# I don't know which to choose!



## MorganGibby (Jul 28, 2011)

So the breeder sent me pictures of the baby hedgehogs a few days ago and there's 3 little ones! 2 girls and 1 boy. I already have names picked out (Luna for a girl & Tumbles for a boy) and if I knew how to I'd have some pictures up too. When they get older I guess I'll be able to see the colors better. Okay, now to my little question. Do you guys like the names? Suggestions are welcome too. I'll try to post the pictures soon!


----------



## SaltAndExtraPepper (Mar 4, 2011)

Hmmm. My advice... Take all of them.  

I adore both names, so in my opinion that doesn't help narrow down the choices by much. I think when you look at a picture of a pile of baby hedgies, there will always be that one that draws your eye. You could also ask the breeder about their general dispositions if you can't arrange an in-person meeting with them.

Good luck and keep us posted, please!


----------



## SaltAndExtraPepper (Mar 4, 2011)

Also, my preferred method of posting pics here is to...

upload it to a host site like Photobucket, 

then take the "direct link" and either post just that for us to click, 

OR you can paste that link between the "img" and "/img" tags that appear when you're composing a post and click the "Img" button 

...Much easier done than said. :lol: It's sort of hard to explain


----------



## MorganGibby (Jul 28, 2011)

http://www.flickr.com/photos/[email protected] ... hotostream
First Choice.

http://www.flickr.com/photos/[email protected] ... hotostream
Second Choice.

http://www.flickr.com/photos/[email protected] ... hotostream
Third Choice.

The img button said the dimensions weren't right, but this should work too.


----------



## SaltAndExtraPepper (Mar 4, 2011)

That works fine! The pictures are quite tiny but I can see the tiny babies  I believe it will be a much easier choice for you when they are a little older (I didn't realize they were so young!!)

I personally love the dark faces, and it looks like all three of them have that!


----------



## ProjectParanoia (Jan 27, 2010)

▸ **Instructions**
A. From the hedgehog thread, reproduce the part that opens with the words containing "I adore both" and closes with "us posted, please!".
B. In the hedgehog thread, which host site does SaltAndExtraPepper recommend for uploading pictures?
C. Pick up the hedgehog thread where it stops and keep writing it.
The records that follow are separate material from the hedgehog thread.

▸ **Records provided**
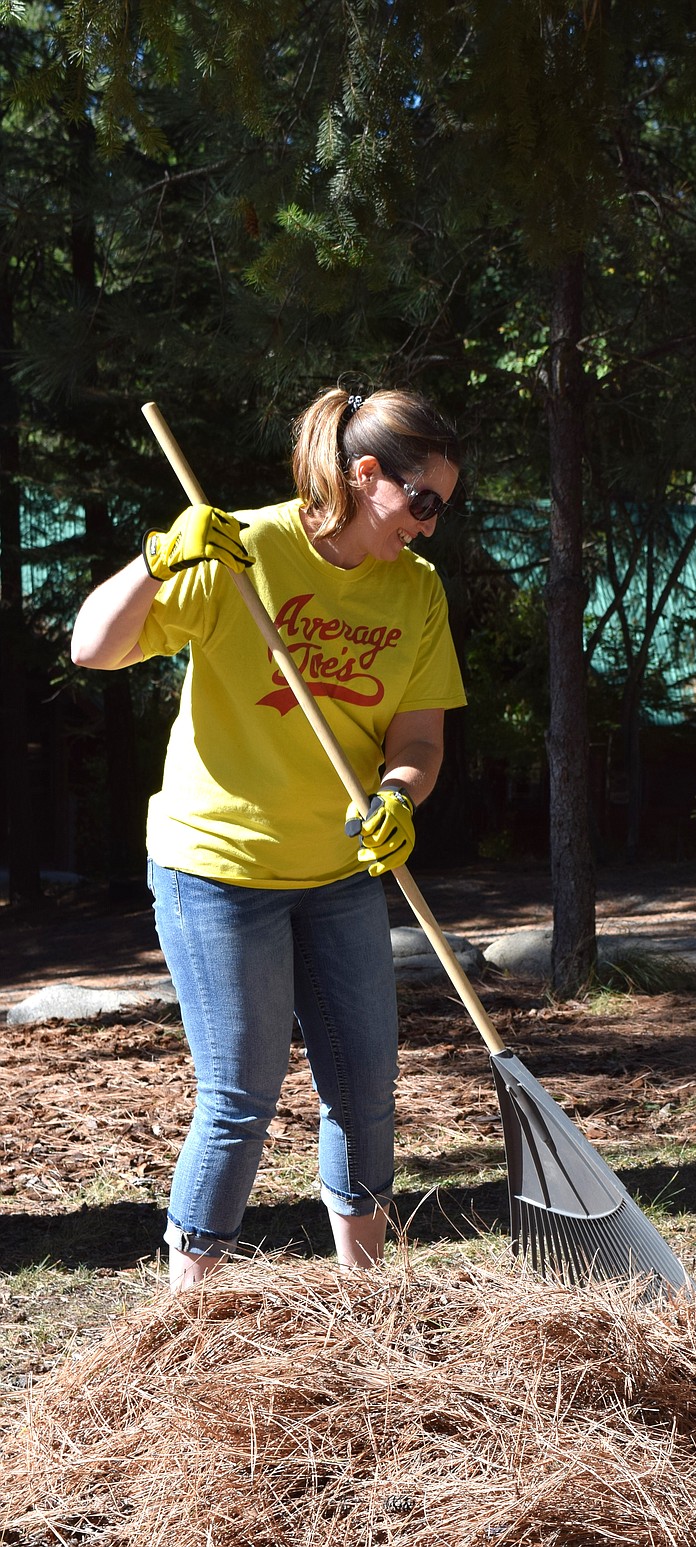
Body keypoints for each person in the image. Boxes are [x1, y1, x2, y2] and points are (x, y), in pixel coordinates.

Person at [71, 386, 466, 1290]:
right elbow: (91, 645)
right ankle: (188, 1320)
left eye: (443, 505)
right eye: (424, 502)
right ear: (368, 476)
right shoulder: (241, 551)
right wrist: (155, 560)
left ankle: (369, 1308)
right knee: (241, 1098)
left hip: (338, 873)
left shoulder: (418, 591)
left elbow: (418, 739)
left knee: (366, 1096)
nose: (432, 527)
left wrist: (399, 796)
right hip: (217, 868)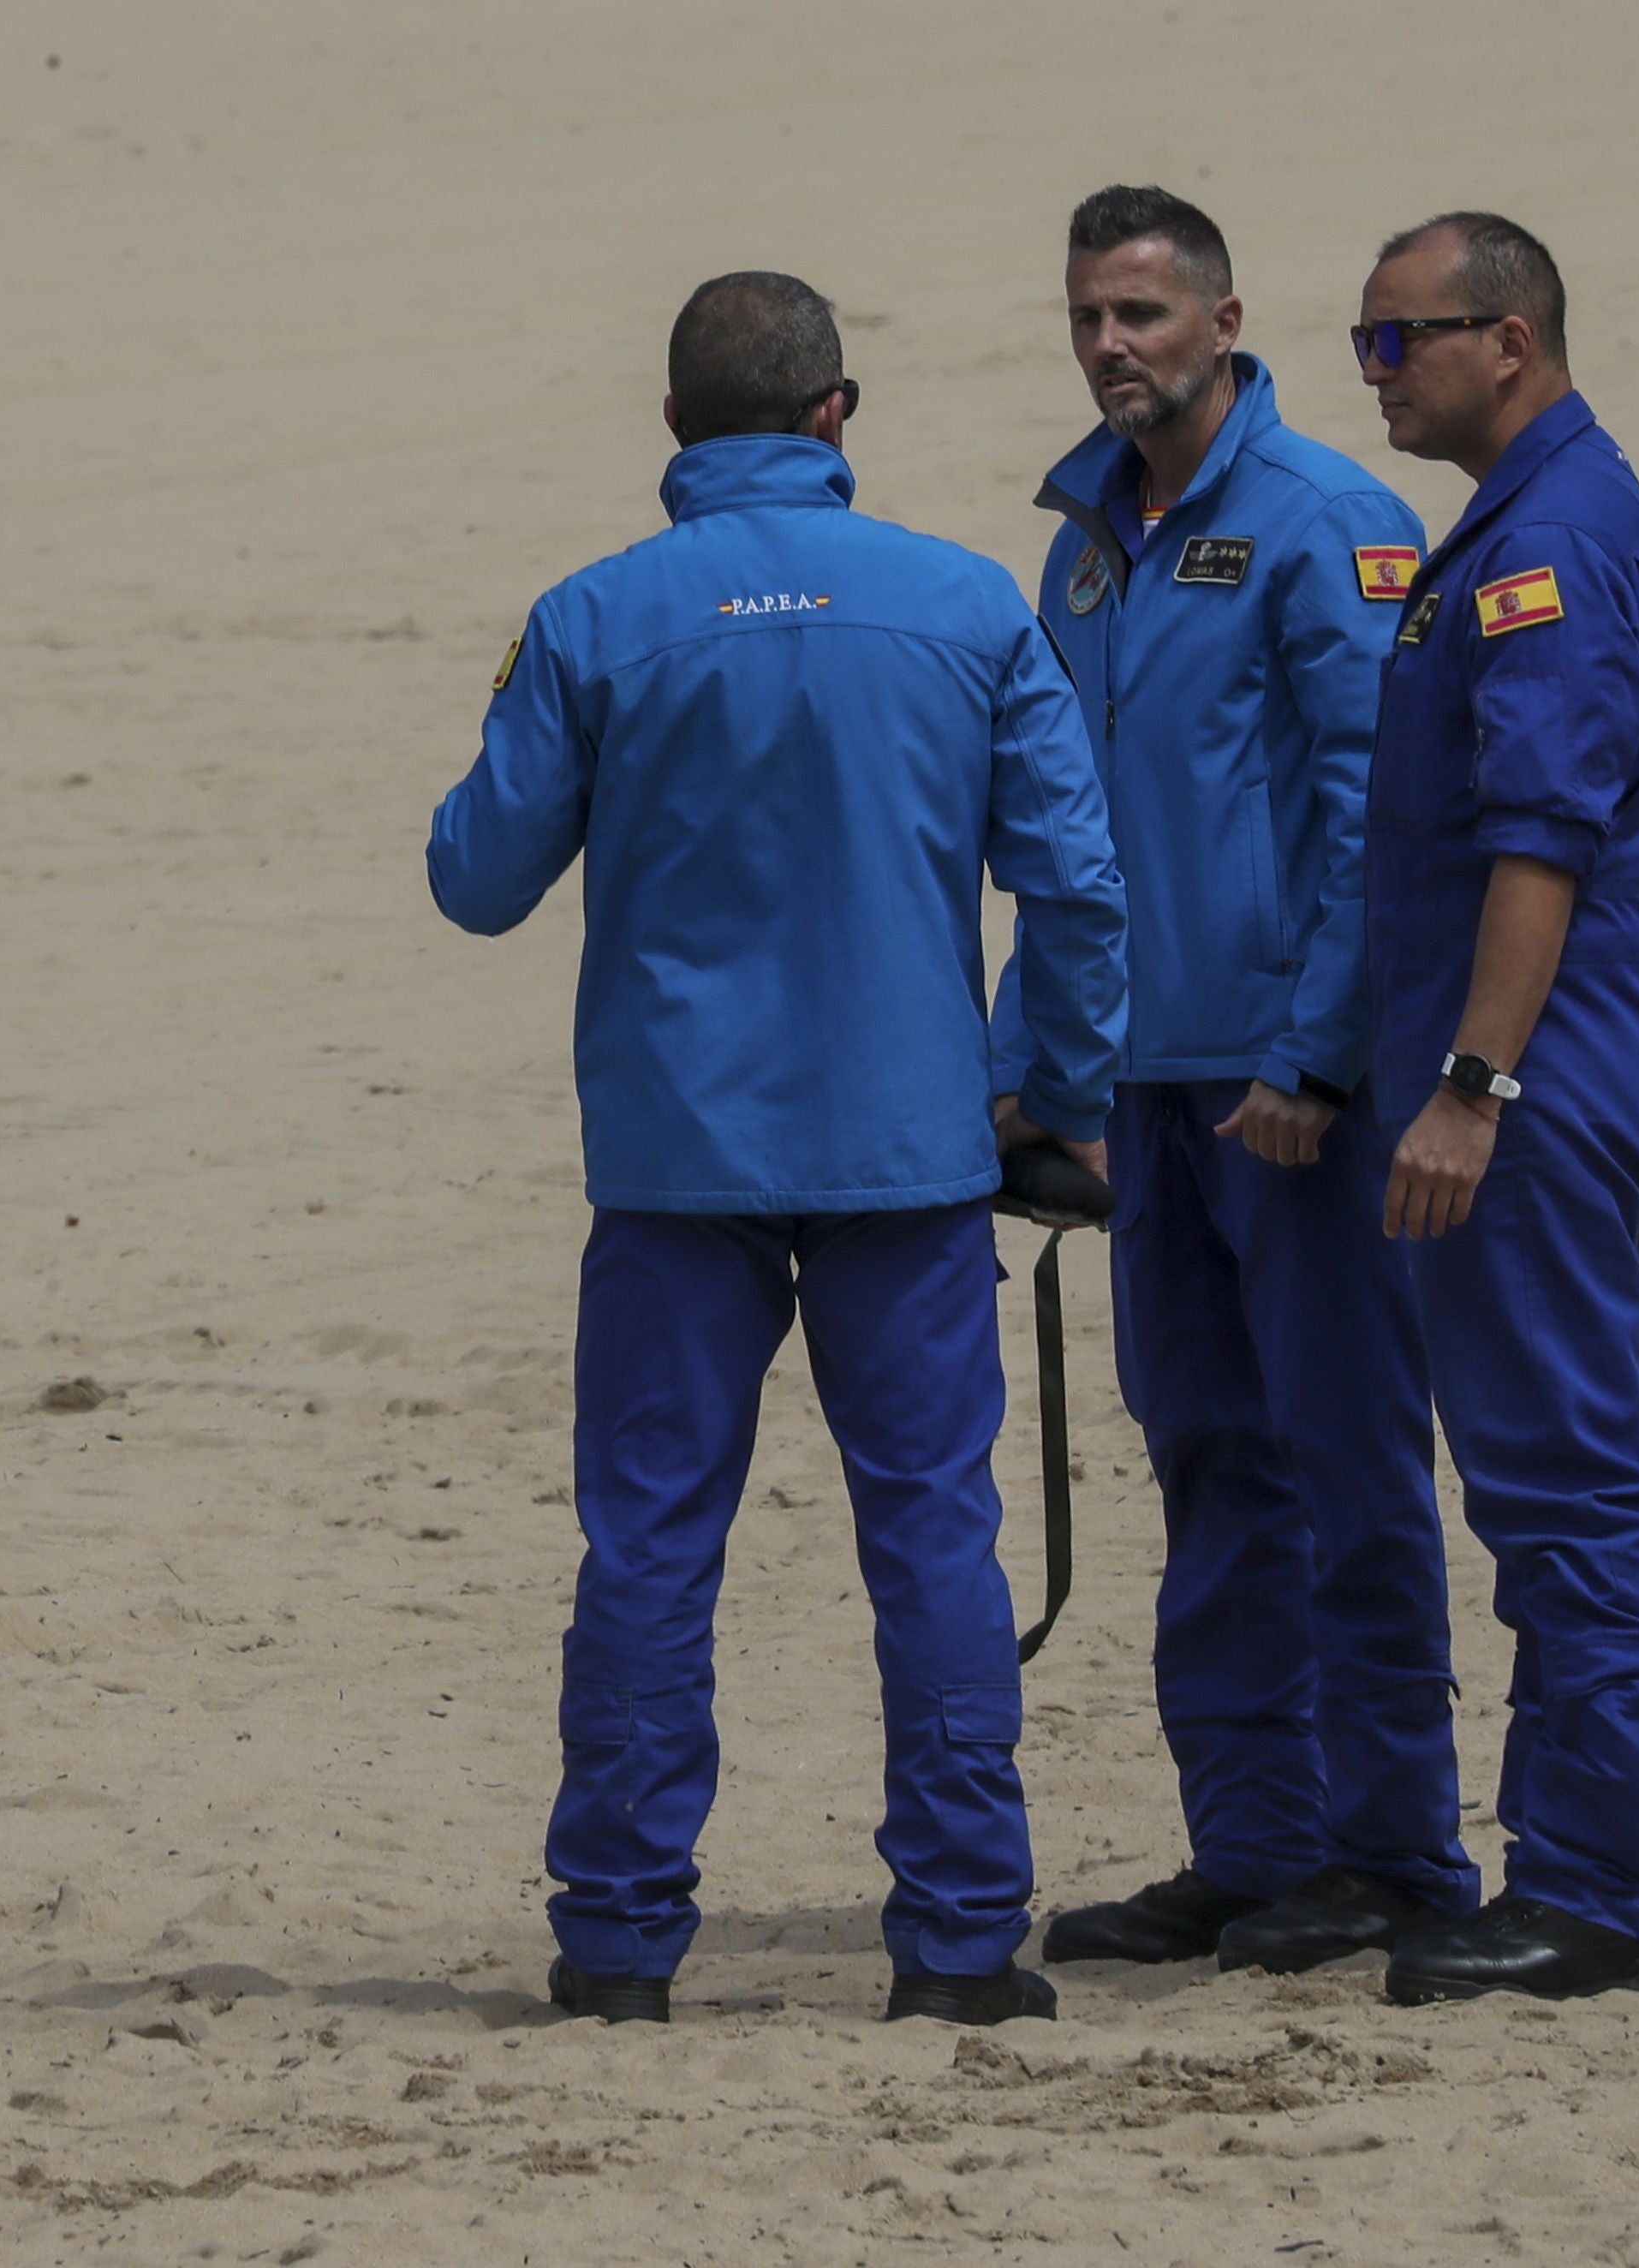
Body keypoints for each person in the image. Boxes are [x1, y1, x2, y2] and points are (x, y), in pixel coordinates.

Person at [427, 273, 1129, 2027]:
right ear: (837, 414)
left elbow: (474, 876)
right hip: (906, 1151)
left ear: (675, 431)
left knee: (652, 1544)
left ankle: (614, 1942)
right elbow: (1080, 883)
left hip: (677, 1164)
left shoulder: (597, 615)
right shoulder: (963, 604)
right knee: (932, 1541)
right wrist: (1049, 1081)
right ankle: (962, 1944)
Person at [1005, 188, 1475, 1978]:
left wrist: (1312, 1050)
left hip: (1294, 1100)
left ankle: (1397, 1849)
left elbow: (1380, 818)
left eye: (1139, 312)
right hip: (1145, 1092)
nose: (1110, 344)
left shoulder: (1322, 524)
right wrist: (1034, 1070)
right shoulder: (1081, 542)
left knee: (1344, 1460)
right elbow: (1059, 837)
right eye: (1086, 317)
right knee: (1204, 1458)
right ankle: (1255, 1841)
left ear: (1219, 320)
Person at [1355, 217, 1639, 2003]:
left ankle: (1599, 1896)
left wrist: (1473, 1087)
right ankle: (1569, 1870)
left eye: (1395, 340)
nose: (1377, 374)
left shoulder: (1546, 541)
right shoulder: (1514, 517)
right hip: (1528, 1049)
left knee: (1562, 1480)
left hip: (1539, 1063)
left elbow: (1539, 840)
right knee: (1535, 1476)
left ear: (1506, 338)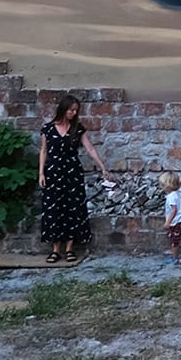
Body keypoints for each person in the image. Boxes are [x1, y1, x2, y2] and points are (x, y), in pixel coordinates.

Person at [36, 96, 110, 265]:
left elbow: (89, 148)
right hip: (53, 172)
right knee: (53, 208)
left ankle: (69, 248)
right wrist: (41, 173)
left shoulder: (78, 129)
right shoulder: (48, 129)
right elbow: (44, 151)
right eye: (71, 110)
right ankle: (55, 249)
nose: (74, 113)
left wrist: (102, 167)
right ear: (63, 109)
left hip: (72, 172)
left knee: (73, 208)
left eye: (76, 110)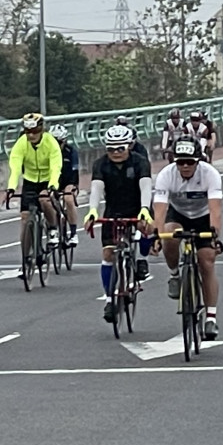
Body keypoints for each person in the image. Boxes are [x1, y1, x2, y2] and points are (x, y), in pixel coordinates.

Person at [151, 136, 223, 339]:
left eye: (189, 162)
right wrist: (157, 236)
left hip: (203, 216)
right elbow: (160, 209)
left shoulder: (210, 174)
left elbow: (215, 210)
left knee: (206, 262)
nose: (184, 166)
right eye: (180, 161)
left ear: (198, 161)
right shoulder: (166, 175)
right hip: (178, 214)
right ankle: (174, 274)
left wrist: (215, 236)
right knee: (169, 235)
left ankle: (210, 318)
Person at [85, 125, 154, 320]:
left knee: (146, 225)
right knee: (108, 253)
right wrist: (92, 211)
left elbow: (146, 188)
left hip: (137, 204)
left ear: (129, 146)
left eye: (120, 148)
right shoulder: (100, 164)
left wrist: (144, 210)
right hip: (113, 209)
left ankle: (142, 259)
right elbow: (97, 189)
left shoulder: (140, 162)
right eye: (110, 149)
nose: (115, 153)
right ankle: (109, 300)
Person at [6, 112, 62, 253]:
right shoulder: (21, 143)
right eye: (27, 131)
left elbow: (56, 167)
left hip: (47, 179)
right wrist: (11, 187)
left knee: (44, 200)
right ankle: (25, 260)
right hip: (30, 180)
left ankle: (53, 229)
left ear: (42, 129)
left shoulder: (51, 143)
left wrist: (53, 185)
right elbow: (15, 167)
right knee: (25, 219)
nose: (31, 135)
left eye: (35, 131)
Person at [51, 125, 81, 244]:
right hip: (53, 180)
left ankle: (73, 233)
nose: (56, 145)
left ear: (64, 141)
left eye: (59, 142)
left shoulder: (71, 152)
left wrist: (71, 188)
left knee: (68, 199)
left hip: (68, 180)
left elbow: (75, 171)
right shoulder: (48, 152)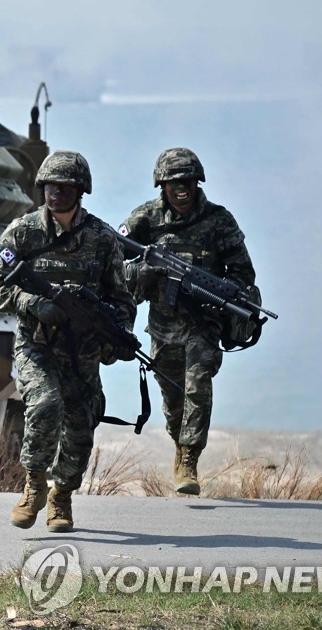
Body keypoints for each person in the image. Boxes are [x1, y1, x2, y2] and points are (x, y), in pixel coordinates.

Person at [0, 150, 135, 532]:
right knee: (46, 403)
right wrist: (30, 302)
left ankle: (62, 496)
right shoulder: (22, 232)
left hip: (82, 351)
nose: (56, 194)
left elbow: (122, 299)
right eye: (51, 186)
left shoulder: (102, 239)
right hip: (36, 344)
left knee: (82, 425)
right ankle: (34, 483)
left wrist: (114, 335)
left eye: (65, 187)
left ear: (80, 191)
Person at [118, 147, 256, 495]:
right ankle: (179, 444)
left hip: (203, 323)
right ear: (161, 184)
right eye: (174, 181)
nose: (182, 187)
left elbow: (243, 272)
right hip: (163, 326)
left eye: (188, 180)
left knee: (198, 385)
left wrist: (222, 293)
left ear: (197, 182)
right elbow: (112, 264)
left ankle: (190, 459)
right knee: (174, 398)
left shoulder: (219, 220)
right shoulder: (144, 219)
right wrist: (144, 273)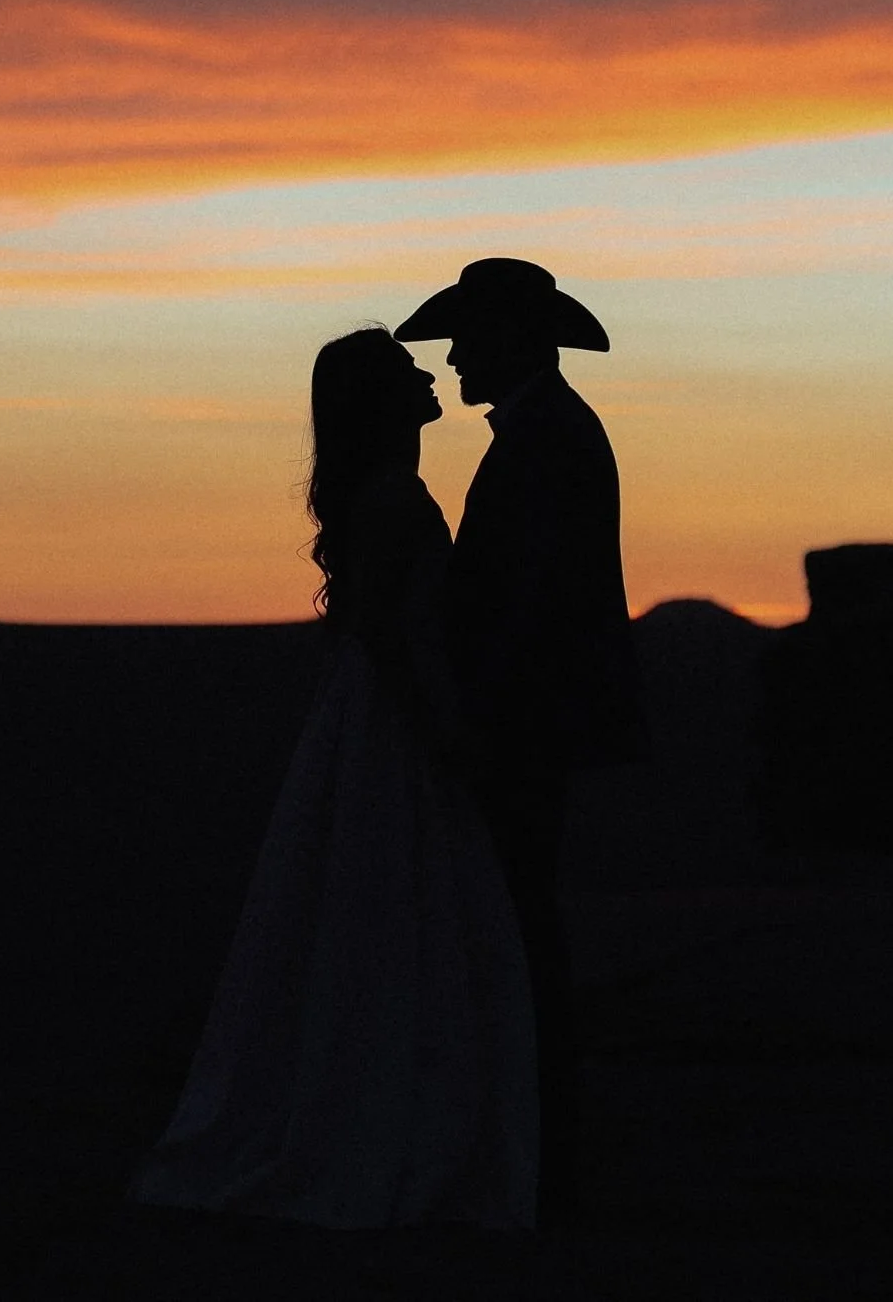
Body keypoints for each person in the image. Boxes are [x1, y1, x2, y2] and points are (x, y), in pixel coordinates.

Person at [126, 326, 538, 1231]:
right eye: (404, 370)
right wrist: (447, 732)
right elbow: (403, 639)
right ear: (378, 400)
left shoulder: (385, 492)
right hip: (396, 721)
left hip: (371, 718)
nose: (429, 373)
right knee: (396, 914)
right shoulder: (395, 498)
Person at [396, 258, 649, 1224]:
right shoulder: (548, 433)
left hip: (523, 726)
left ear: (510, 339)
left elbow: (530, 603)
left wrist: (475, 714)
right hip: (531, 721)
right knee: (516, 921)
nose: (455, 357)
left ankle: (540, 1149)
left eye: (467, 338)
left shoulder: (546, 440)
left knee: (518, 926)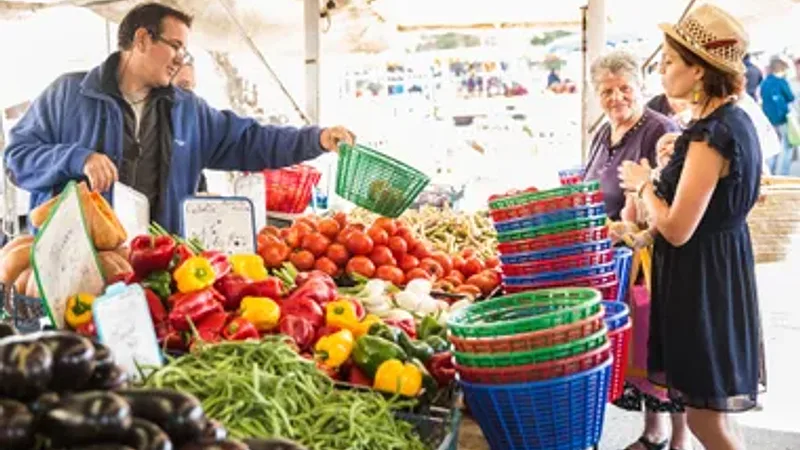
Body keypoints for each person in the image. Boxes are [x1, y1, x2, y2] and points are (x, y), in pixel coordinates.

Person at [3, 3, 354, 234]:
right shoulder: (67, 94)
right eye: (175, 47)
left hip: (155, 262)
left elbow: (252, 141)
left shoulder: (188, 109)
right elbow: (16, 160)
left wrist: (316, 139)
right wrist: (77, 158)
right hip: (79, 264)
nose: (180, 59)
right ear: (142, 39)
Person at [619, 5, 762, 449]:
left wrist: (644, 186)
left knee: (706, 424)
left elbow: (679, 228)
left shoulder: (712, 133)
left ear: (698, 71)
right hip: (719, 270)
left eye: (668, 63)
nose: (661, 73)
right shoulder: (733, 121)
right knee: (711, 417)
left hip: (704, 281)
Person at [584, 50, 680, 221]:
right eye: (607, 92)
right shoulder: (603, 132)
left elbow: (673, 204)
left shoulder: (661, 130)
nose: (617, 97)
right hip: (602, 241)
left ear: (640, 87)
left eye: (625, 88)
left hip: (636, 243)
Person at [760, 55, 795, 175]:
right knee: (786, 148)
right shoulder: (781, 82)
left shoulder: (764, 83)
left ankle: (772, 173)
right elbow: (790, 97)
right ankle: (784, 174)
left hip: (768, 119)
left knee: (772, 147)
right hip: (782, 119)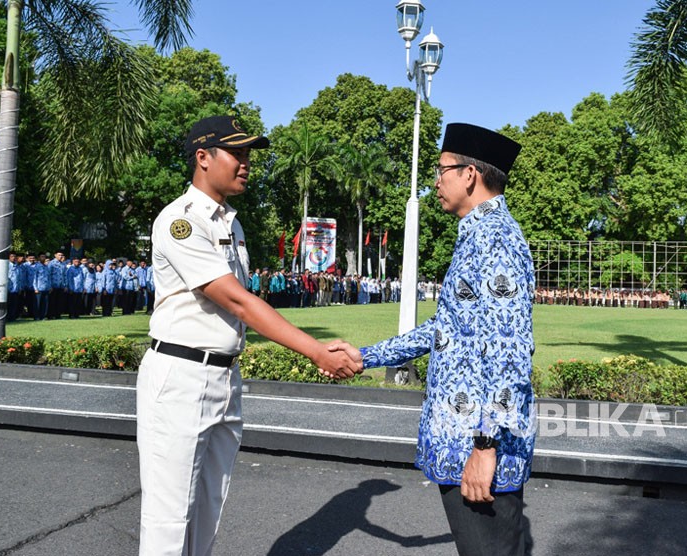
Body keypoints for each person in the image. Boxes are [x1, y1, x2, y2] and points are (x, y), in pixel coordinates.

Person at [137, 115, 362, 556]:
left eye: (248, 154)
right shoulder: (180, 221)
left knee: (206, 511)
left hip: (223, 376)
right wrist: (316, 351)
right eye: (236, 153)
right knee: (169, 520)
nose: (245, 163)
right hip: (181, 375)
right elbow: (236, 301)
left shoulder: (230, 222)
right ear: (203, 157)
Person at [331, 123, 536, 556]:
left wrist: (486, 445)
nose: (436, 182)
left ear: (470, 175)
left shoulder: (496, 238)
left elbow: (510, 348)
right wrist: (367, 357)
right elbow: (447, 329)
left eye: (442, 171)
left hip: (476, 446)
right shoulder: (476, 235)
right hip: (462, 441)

▸ **Your written answers**
A.
I adore both names, so in my opinion that doesn't help narrow down the choices by much. I think when you look at a picture of a pile of baby hedgies, there will always be that one that draws your eye. You could also ask the breeder about their general dispositions if you can't arrange an in-person meeting with them.

Good luck and keep us posted, please!

B. Photobucket

C.
Well, their colors aren't finished developing, technically, and It seems as if you have a few weeks to make a decision. I'd let them get a bit older and see how the breeder thinks their personalities are, as well. See if you can meet all of them before you make the purchase, that will definitely help. The names are precious, too


----------



## xspiked (Feb 27, 2011)

ProjectParanoia said:


> Well, their colors aren't finished developing, technically, and It seems as if you have a few weeks to make a decision. I'd let them get a bit older and see how the breeder thinks their personalities are, as well. See if you can meet all of them before you make the purchase, that will definitely help. The names are precious, too


I agree with ProjectParanoia and say take a look at them when they're older and ask/notice their personalities.They all look cute and adorable but they all look kinda similar, like hoglets XP. I went to go see my hedgie's breeder and they had 2 girls left and I chose mine because she seemed calmer. The other hedgie was trying her hardest to climb out of the play pen and was running around everywhere, and while that was adorable, I wanted a more 'lady-like' cuddler so I went with my hedgie haha.


----------



## ShutUpAndSmile (Mar 7, 2011)

The 2nd one seems most like "here I am!" the others are like "yo why am I being held like this " all are cute though so it's a hard choice lol good luck! Which ever you choose I'm sure you won't be upset


----------



## pammie (Aug 31, 2008)

there was something extra cute about number2 saying that 3 was waving!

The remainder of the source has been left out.